Bien souvent, la condition des homosexuels ne se résume pas aux lois existantes. L’Afrique du Sud fait figure d’exception sur le continent avec une législation autorisant notamment le mariage homosexuel. Mais elle n’est pas exempte de violences : les viols de « redressement » contre les lesbiennes y sont régulièrement dénoncés. D’autres pays prévoient des peines très sévères sans qu’elles soient forcément appliquées. A l’inverse, certains Etats n’ont pas les lois les plus extrêmes mais les appliquent durement.

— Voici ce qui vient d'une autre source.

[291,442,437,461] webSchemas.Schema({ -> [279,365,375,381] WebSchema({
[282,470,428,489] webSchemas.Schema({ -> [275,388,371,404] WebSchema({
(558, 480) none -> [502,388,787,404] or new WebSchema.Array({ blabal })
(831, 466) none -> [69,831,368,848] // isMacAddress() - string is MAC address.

« Notre pays détient le record du nombre d’arrestations », rappelle l’avocate camerounaise Alice Nkom, figure de la défense des homosexuels dans son pays, où cette pratique est punie de cinq ans de prison. La répression juridique y légitime aussi la violence sociale. En juillet 2013, le journaliste et militant de la cause homosexuelle, Eric Lembembe, était retrouvé mort chez lui, portant des traces de torture. « Le Nigeria est un très grand pays. Sa décision ne va-t-elle pas donner des idées aux législateurs d’autres Etats ? », s’inquiète Alice Nkom.
VALEURS OCCIDENTALES
Depuis plusieurs années, le sujet est devenu une source de tensions entre Nord et Sud. Le président du Zimbabwe, Robert Mugabe, avait été l’un des premiers dirigeants à instrumentaliser le sujet, dénonçant un combat impérialiste, au début des années 2000, lorsque les premières sanctions internationales étaient adoptées contre son régime. De nombreux Etats africains ont le sentiment d’un forcing des Occidentaux pour leur imposer leurs valeurs. En juillet 2013, le premier ministre britannique David Cameron n’avait ainsi pas hésité à déclarer qu’il voulait « exporter le mariage homosexuel » dans le monde.
« Le plus important est d’écouter les associations locales pour savoir comment elles veulent être soutenues », souligne Matthew Thomann, anthropologue à l’American University de Washington. Pour les ONG internationales, toute la difficulté est de dénoncer la répression sans donner prise aux accusations d’ingérence. Au Nigeria, « les associations avaient sollicité un soutien tout en demandant d’éviter les déclarations publiques », rappelle Dorothée Delaunay.
Paradoxalement, le durcissement actuel des législations est aussi une preuve d’avancées. « Les gouvernements réagissent à la multiplication des organisations locales et au fait que le sujet est de plus en plus visible », souligne Graeme Reid. Malgré de faibles moyens, les associations locales obtiennent des victoires. En Ouganda, le président Museveni, a annoncé, le 17 janvier, qu’il ne signerait pas le projet de loi controversé. Au Cameroun, Alice Nkom a obtenu le 7 janvier l’acquittement de deux jeunes hommes condamnés à cinq ans de prison.